_課題一覧_:
(a) 小野小町についての本文で、それを探る確たる手がかりがほとんどないとされている事柄をすべて挙げよ。
(b) 小野小町についての本文によれば、系図の本によって何が異なるのか。

_本文_:

○ ○ ○ ○ ○ ○ ○

小野小町といえば、世界三大美人(ほんまかいな)で最も知られた人物であると思われます。その美貌ゆえにモテすぎたものの、老いとともに男に捨てられ、ついには陸奥の野原にしゃれこうべの姿で発見された(ほんまかいな)という話を知っている方も居るかも知れません。
しかしながら、その生没年、出自、何をしていた人なのか、これらを探る確たる手がかりはほとんどありません。歌人の実態を考える時は、様々な歴史の記録を読むのですが、その記録すら怪しいものとなっています。(例えば、系図の本によってお父ちゃんが異なり、そのお父ちゃんも実態が怪しいという・・・。)小野小町は誰なのか。その実態を探るということが、ほとんど不可能となっているのです。姿が見えない存在です。
一応、国家的事業で作られた『古今和歌集』の中に、『古今和歌集』成立当時に生存していた人との歌のやりとりが残っているので、『古今和歌集』の小町の歌は小町が詠んだ歌ということになっています(なんか変な言い方ですね笑)。
しかしながら、小野小町の生きた時代よりも後に、小町の歌を集めてできた私家集『小町集』には、『古今和歌集』で詠み人知らずとされている歌や、ほんまに詠んだんかいな?といった歌が入っています。他人が撰んで作り上げた家集なんですね。しかし、小町という人物が確たる存在として見えない以上、どれが小町の歌でどれが違うかというアプローチはナンセンスです。
ここで考えなければならないのは、『小町集』において、どのような小町像を描かれているかということでしょう。目の前にある歌をそのまま受け取る必要があるのです。

○ ○ ○ ○ ○ ○ ○

_提供資料_:
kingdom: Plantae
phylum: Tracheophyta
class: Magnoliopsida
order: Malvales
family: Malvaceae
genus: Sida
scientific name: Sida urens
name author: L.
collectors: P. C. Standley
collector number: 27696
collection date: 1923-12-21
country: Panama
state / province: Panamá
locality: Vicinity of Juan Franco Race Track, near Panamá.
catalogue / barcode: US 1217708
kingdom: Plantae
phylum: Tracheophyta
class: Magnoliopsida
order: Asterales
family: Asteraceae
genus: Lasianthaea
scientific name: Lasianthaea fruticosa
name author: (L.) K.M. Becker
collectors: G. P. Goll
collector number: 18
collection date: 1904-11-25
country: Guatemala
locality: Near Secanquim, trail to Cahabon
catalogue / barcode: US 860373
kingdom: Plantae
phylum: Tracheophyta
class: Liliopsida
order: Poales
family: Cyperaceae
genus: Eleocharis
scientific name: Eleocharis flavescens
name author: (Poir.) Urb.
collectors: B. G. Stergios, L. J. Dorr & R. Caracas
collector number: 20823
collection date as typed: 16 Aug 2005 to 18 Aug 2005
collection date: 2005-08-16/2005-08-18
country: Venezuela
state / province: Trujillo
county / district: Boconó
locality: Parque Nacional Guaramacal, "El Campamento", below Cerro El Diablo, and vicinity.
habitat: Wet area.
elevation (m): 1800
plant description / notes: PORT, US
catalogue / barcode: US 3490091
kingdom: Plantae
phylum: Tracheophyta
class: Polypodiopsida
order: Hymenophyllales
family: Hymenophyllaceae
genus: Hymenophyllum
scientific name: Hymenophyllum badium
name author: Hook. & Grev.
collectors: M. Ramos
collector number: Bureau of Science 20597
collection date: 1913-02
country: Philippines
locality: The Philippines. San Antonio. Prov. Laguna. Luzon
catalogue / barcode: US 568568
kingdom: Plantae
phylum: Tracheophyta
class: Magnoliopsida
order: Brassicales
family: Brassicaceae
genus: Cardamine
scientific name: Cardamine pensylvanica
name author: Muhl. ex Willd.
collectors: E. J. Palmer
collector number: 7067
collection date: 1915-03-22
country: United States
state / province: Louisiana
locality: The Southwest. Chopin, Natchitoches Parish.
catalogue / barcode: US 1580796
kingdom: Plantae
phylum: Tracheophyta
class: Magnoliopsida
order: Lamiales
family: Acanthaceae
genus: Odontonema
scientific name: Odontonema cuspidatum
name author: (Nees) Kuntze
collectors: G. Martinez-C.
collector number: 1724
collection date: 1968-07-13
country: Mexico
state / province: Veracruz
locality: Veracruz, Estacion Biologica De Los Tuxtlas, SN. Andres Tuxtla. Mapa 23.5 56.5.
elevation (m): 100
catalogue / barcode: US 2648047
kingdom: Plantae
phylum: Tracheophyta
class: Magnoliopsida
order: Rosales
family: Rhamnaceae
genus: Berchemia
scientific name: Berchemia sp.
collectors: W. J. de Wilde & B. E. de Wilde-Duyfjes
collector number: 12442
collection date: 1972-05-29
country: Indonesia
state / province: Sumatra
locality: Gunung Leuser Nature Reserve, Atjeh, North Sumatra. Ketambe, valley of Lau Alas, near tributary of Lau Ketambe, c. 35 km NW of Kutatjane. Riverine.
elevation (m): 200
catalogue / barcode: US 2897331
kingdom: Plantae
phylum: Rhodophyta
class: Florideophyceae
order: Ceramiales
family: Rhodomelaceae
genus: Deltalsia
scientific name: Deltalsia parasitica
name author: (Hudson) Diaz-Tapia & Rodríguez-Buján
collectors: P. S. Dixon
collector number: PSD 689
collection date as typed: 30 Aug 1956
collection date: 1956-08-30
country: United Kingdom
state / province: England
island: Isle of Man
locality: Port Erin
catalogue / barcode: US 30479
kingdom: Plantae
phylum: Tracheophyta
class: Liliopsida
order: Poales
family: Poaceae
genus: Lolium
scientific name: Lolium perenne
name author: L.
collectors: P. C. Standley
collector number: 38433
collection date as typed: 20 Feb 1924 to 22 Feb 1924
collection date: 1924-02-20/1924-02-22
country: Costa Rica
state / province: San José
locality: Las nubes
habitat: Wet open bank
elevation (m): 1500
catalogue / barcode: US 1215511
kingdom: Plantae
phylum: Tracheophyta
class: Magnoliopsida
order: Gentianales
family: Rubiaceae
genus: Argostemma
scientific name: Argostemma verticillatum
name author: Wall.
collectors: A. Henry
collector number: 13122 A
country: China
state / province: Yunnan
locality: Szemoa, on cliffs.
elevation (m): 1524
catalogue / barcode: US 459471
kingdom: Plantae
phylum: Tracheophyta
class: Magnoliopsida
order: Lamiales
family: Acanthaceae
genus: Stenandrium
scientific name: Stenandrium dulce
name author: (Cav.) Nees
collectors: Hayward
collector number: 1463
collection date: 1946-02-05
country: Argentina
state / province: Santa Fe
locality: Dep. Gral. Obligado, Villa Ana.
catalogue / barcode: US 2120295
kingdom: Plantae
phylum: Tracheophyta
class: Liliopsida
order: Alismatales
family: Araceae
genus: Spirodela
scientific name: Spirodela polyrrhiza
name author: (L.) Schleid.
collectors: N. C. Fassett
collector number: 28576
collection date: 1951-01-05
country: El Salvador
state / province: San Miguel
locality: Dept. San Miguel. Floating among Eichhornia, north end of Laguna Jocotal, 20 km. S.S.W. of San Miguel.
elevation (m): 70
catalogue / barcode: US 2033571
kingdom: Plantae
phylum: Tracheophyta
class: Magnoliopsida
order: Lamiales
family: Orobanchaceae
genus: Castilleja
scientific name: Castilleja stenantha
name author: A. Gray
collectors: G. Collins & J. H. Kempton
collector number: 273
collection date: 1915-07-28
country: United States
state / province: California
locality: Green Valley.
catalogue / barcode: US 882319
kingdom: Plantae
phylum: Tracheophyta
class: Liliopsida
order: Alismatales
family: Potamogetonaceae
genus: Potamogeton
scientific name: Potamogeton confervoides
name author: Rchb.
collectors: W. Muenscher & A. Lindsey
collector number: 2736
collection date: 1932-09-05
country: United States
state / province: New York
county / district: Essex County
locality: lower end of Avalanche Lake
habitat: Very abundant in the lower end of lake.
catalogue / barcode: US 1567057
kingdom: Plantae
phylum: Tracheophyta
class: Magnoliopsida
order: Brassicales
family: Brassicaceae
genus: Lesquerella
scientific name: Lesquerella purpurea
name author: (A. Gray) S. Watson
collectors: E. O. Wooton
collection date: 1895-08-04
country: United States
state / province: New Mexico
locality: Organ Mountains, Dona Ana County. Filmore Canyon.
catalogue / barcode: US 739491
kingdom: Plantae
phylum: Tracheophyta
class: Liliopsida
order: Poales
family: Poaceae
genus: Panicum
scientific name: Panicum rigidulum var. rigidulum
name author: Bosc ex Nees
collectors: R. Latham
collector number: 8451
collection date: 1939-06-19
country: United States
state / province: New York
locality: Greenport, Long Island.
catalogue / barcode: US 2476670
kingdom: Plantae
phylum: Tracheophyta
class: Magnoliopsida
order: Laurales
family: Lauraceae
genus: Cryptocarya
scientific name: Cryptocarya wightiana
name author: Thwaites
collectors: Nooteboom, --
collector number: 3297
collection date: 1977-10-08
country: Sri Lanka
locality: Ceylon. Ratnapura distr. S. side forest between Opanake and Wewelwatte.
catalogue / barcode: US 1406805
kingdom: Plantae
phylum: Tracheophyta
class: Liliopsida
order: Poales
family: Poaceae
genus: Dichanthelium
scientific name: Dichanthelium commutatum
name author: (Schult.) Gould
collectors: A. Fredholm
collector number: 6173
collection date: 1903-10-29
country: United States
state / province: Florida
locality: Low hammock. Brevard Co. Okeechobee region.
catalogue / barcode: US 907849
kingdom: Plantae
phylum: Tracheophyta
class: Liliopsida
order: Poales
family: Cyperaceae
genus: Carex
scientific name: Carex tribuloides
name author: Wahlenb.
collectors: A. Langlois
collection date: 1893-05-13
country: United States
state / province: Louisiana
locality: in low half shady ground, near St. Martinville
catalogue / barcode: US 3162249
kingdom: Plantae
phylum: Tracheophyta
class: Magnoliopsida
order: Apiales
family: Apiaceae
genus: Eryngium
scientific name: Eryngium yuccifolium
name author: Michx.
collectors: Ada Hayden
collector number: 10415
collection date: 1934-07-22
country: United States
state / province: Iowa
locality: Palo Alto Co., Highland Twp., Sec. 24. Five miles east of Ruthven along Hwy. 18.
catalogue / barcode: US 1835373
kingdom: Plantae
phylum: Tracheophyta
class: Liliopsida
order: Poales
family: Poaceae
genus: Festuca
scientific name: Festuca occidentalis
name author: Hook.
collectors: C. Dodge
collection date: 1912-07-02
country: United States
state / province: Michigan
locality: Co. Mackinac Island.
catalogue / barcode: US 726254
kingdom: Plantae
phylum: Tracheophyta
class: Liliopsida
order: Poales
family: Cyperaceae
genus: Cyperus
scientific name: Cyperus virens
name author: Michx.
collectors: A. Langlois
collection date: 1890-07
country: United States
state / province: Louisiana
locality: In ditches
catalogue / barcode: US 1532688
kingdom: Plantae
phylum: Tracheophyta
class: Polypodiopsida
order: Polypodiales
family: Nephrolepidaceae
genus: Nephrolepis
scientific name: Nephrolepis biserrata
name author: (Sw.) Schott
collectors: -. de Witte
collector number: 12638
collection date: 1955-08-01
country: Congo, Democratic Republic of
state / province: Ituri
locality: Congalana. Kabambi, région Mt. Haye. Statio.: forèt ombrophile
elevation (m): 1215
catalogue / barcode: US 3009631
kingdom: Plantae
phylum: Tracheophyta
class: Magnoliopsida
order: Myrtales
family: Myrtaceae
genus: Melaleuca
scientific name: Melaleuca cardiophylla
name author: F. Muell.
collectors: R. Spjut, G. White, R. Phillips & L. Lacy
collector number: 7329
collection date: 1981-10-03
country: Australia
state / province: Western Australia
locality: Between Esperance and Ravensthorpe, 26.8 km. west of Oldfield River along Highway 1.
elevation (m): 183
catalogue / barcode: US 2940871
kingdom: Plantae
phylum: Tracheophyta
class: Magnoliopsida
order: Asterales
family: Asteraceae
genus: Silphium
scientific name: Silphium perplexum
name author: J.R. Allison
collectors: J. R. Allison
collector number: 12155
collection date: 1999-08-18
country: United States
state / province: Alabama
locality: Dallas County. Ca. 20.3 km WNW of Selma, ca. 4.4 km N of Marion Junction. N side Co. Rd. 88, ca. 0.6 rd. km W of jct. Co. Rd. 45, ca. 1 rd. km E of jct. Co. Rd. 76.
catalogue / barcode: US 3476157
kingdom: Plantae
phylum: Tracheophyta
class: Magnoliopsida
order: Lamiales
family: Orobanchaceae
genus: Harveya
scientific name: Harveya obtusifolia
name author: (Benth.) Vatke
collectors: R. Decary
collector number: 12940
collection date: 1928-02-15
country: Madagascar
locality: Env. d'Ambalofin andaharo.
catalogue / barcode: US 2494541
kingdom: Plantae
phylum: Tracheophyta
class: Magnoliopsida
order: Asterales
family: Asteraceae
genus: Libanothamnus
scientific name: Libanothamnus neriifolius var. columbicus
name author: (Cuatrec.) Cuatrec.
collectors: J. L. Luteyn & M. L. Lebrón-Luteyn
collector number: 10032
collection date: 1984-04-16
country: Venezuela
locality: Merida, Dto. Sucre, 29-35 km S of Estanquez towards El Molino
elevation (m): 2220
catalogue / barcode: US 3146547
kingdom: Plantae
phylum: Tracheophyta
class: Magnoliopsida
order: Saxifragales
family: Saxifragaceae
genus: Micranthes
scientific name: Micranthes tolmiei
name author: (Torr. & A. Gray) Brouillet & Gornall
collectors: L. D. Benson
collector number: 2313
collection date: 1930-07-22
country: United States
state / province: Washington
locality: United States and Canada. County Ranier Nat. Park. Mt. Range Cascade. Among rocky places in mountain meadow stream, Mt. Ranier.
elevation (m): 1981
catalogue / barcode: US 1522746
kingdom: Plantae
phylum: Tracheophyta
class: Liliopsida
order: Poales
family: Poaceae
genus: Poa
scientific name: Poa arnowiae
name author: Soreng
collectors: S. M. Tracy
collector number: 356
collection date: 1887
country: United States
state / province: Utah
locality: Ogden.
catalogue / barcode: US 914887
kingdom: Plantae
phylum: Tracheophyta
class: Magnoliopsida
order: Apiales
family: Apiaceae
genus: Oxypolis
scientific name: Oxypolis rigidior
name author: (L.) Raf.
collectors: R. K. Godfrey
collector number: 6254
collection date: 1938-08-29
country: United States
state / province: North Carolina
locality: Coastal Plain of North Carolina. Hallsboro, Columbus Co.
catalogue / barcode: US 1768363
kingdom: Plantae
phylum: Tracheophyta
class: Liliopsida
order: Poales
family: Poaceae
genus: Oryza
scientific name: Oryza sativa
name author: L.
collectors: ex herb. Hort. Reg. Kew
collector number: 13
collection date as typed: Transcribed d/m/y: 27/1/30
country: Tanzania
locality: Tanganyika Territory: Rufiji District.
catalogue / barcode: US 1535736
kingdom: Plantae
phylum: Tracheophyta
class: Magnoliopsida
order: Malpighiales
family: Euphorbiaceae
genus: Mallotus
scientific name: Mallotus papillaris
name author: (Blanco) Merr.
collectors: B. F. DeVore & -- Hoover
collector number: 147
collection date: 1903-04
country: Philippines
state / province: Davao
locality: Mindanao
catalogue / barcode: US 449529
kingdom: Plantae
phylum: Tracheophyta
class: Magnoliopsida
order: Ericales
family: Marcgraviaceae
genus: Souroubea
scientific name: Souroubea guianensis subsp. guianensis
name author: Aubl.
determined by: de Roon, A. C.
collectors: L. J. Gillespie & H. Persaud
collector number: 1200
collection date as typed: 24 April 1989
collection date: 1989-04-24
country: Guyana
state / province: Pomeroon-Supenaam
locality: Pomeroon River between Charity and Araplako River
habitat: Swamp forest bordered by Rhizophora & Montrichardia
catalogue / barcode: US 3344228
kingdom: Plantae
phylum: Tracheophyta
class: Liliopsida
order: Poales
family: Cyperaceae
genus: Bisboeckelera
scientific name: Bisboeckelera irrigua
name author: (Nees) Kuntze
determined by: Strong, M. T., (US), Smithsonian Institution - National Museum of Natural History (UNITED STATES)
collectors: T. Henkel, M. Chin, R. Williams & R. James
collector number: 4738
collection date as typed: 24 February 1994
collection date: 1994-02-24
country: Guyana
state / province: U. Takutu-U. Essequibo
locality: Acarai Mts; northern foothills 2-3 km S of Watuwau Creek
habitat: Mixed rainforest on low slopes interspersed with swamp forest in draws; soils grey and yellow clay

○ ○ ○ ○ ○ ○ ○

_各課題の解答_:
(a) 生没年、出自、何をしていた人なのか

(b) 小町のお父ちゃん(父親)が異なる。